Program Reporting, Storytelling, and Visualization
Often, asset managers and enterprises agree on key indicators and targets to track their company's performance. As a result, agreed-upon indicators are not a proxy for impact. Asset managers often use this to report portfolio results. In some cases, progressive asset managers can also provide their portfolio companies with tools to collect raw data so they can aggregate indicators. Program reporting focuses on output metrics and not outcomes. According to Maoz (Michael) Brown, Head of Research at Wharton Social Impact Initiative, “impact metrics are often considered a proxy for impact, but in reality, there is just no correlation. “ While this approach helps determine which enterprise to invest in, it should not be confused with social performance improvement.
Critical characteristics of program reporting are -
- Focus on aggregating program output and activities data
- Data can be qualitative and quantitative
- Funders often use surveys to aggregate results
- In many cases, funders can determine if their portfolio achieves its target. However, it is not indicative of program/investment outcome
- Focus on storytelling
Read More: Effective Nonprofit Social impact reporting
Impact measurement focuses on commonly accepted evaluation techniques such as social return on investments, outcome-based data reporting, and randomized control trials. While methods and resources to measure impact vary, this approach does require a systematic collection of data from stakeholders. If done correctly, it can highlight areas where improvements are needed—unfortunately, many end up using this approach to justify impact rather than continuous learning and improvement.

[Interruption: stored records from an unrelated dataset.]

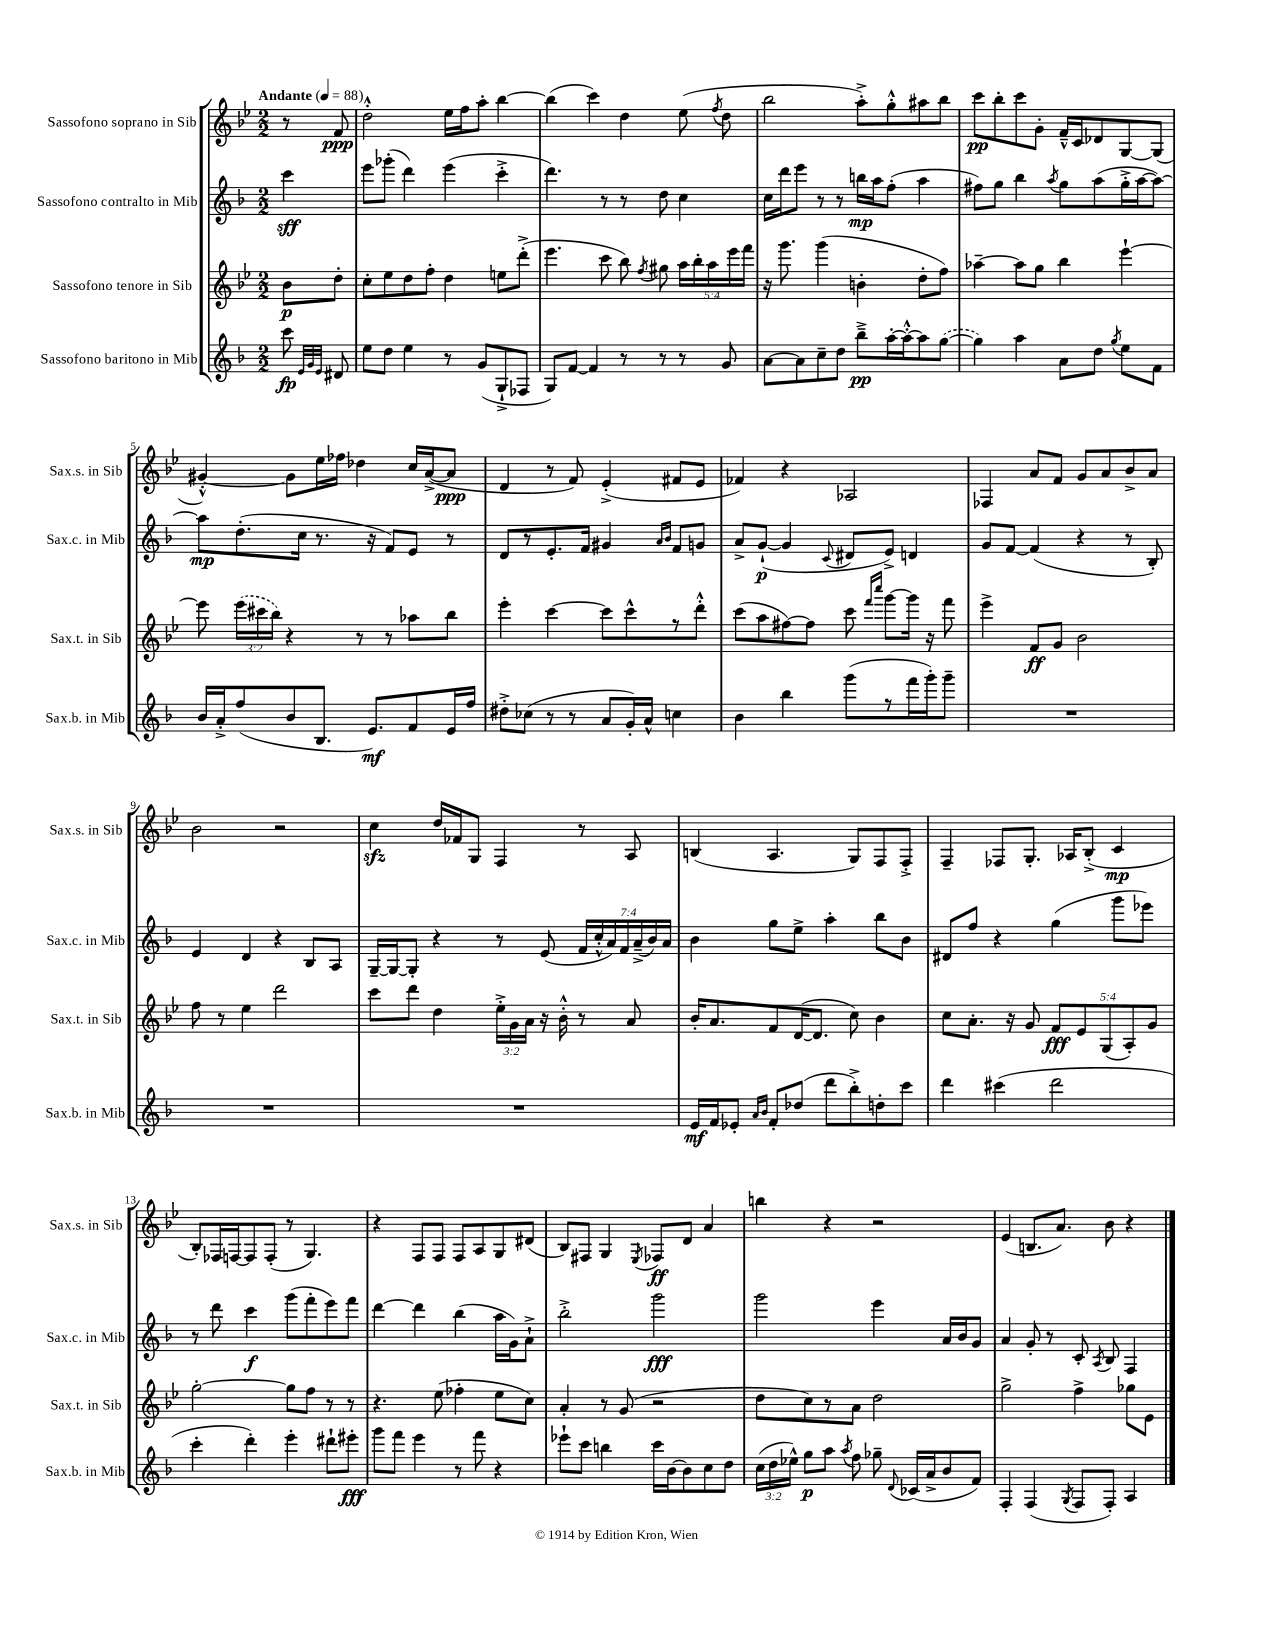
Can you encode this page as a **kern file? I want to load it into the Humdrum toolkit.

**kern	**kern	**kern	**kern
*staff4	*staff3	*staff2	*staff1
*clefG2	*clefG2	*clefG2	*clefG2
*k[b-]	*k[b-e-]	*k[b-]	*k[b-e-]
*M2/2	*M2/2	*M2/2	*M2/2
*MM88	*MM88	*MM88	*MM88
8ccc	8b-	4ccc	8r
32qqe	.	.	.
32qqg	.	.	.
32qqe	.	.	.
8d#	8dd'	.	8f
=	=	=	=
8ee	8cc'	8eee	2dd'^^
8dd	8ee-	(8ggg-'	.
4ee	8dd	4ddd)	.
.	8ff'	.	.
8r	4dd	(4eee	16ee-
.	.	.	16ff
(8g	.	.	8aa'
8G`^	8ee	4ccc'^	[4bb-
8F-	(8ddd'^	.	.
=	=	=	=
8G)	4.eee-	4.ddd)	(4bb-]
[8f	.	.	.
4f]	.	.	4ccc)
.	8ccc	8r	.
8r	8bb-)	8r	4dd
.	8qff	.	.
8r	8gg#	8dd	.
8r	20aa	4cc	(8ee-
.	20bb-'	.	.
.	20aa	.	.
.	.	.	8qff
8g	.	.	8dd
.	20eee-	.	.
.	20fff	.	.
=	=	=	=
[8a	16r	16cc	2bb-
.	8.ggg	16ddd	.
8a]	.	8eee	.
8cc~	(4ggg	8r	.
8dd	.	8r	.
8bb-~^	4b'	16bb	8aa'^)
.	.	16aa	.
[16aa'	.	(8ff'	8gg'^^
16aa'^^_	.	.	.
8aa]	8dd'	4aa	8aa#
([8gg	8ff)	.	8bb-
=	=	=	=
4gg])	[4aa-~	8ff#)	8ccc
.	.	8gg	8bb-'
4aa	8aa-]	4bb-	8ccc
.	8gg	.	8g'
.	.	8qaa	.
8a	4bb-	8gg	16f~^^
.	.	.	16c
8dd	.	(8aa	8d-
8qgg	.	.	.
8ee	[4eee-`	16gg'^	[8G
.	.	[16aa	.
8f	.	8aa_)	(8G]
=	=	=	=
16b-	8eee-]	8aa]	[4g#'^^)
16a'^	.	.	.
(8ff	(24eee-	(8.dd'	.
.	24ccc#	.	.
.	24bb-)	.	.
8b-	4r	.	8g#]
.	.	16cc	.
8.B-	.	8.r	16ee-
.	.	.	16ff-
.	8r	.	4dd-
8.e)	.	16r	.
.	8r	8f)	.
8f	8aa-	8e	16cc
.	.	.	([16a^
16e	8bb-	8r	8a]
16ff	.	.	.
=	=	=	=
8dd#'^	4eee-'	8d	4d
(8cc-	.	8r	.
8r	[4ccc	8.e'	8r
8r	.	.	8f)
.	.	16f	.
8a	8ccc]	4g#	(4e-'^
16g')	8ccc^^	.	.
16a^^	.	.	.
.	.	16qqa	.
.	.	16qqb-	.
4cc	8r	8f	8f#
.	8ddd'^^	8g	8e-
=	=	=	=
4b-	(8ccc	8a^	4f-)
.	8aa	([8g`	.
4bb-	[8ff#)	4g]	4r
.	8ff#]	.	.
.	.	8qqc	.
(8ggg	8ccc	8d#	2A-
.	16qqfff	.	.
.	16qqcccc	.	.
8r	[8ggg	8e^)	.
16fff	16ggg]	4d	.
16ggg')	16r	.	.
8ggg~	8fff	.	.
=	=	=	=
1r	4eee-^	8g	4F-
.	.	[8f	.
.	8f	(4f]	8a
.	8g	.	8f
.	2b-	4r	8g
.	.	.	8a
.	.	8r	8b-^
.	.	8B-')	8a
=	=	=	=
1r	8ff	4e	2b-
.	8r	.	.
.	4ee-	4d	.
.	2ddd	4r	2r
.	.	8B-	.
.	.	8A	.
=	=	=	=
1r	8ccc	[16G~	4cc
.	.	16G_	.
.	8ddd	8G']	.
.	4dd	4r	16dd
.	.	.	16f-
.	.	.	8G
.	24ee-'^	8r	4F
.	24g	.	.
.	24a	.	.
.	16r	(8e	.
.	16b-'^^	.	.
.	8r	28f	8r
.	.	28cc'^^	.
.	.	28a)	.
.	.	28f	.
.	8a	.	8A
.	.	(28a~^	.
.	.	28b-)	.
.	.	28a	.
=	=	=	=
16e	16b-'	4b-	(4B
16f	8.a	.	.
8e-'	.	.	.
16qqa	.	.	.
16qqb-	.	.	.
8f'	8f	8gg	4.A
(8dd-	([16d	8ee^	.
.	8.d]	.	.
8ddd	.	4aa'	.
8bb-'^)	8cc)	.	8G)
8dd'	4b-	8bb-	8F
8ccc	.	8b-	8F'^
=	=	=	=
4ddd	8cc	8d#	4F~
.	8.a'	8ff	.
(4ccc#	.	4r	8F-
.	16r	.	.
.	8g	.	8.G'
2ddd	10f	(4gg	.
.	.	.	16A-
.	10e-	.	.
.	.	.	(8B-'^
.	(10G	.	.
.	.	8ggg	4c
.	10A')	.	.
.	.	8eee-)	.
.	10g	.	.
=	=	=	=
4ccc'	[2gg'	8r	8B-')
.	.	8ddd	16F-
.	.	.	[16F
4ddd')	.	4ccc	8F]
.	.	.	(8F'
4eee'	8gg]	(8ggg	8r
.	8ff	8fff'	4.G)
8ddd#`	8r	8eee)	.
8eee#'	8r	8fff	.
=	=	=	=
8ggg	4.r	[4ddd	4r
8fff	.	.	.
4eee	.	4ddd]	8F
.	(8ee-	.	8F
8r	4ff-'	(4bb-	8F
8fff	.	.	8A
4r	8ee-	16aa	8G
.	.	16g)	.
.	8cc)	8a`^	(8d#
=	=	=	=
8eee-`	4a'	2bb-'^	8B-)
8ccc	.	.	8F#
4bb	8r	.	4G
.	(8g	.	.
.	.	.	8qE-
16ccc	2r	2ggg	8F-
[16b-	.	.	.
8b-]	.	.	8d
8cc	.	.	4a
8dd	.	.	.
=	=	=	=
(24cc	8dd	2ggg	4bb
24dd	.	.	.
24ee-^^)	.	.	.
8gg	8cc)	.	.
8aa	8r	.	4r
8qaa	.	.	.
8ff	8a	.	.
8gg-~	2dd	4eee	2r
8qqd	.	.	.
(16c-	.	.	.
16a^	.	.	.
8b-	.	16a	.
.	.	16b-	.
8f)	.	8g	.
=	=	=	=
4F'	2gg^	4a	(4e-
(4F	.	8g'	8.B
.	.	8r	.
.	.	.	8.a)
8qG	.	.	.
8F	4ff^	8c'	.
.	.	8qA	.
8F')	.	8B-	8b-
4A	8gg-	4F	4r
.	8e-	.	.
==	==	==	==
*-	*-	*-	*-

Key to effective impact measurement is a well-defined data collection strategy, stakeholder survey aligned to five dimensions of impact from Impact Management Project, proper data collection techniques aligned to different enterprise and stakeholder needs, and practical analysis to understand the longitudinal study. The figure below step by step process of achieving outcome-based impact measurement.
Impact Measurement and Management
Impact measurement and management are helpful for enterprises interested in improving product-market fit, services-market fit, and program-market fit. It is a valuable tool to achieve faster growth and success. This approach often requires collecting data from stakeholders (direct and indirect). This approach provides a constant understanding of program needs, ensuring that the investment focuses on the right demographics, outcome, contribution, scale/depth of impact, and impact risk.
IMM is often beneficial to an enterprise that believes in a data-driven approach to ensure faster success. Achieving the most accurate results typically requires data from multiple sources continuously. We recommend organizations use an impact experiment-based approach to achieve the most effective results. The figure below explains how you can start this process by connecting existing data to dashboards, identifying gaps, and focusing on key outcomes to improve outcomes continuously.
Comprehensive social and business data intelligence is the foundation to achieve impact measurement and management. Therefore, in addition to impact measurement, you will need to focus on following to achieve effective results from IMM.
- Focus on the primary outcome
- Unify internal and external data to understand impact evidence
- Make sure all data sources are connected all the time (real-time)
- Dashboard Always connected with data sources
- Impact analytics designed to focus on comparisons, benchmarking, scoring, and aligning with the five dimensions of impact from the Impact Management Project
As interest in impact management grows, we hope that organizations will become more intentional about adopting the right strategies. As complex as Impact Measurement and Management may seem, we will explain why it may be the most effective method for maximizing social and financial returns on impact in a future article.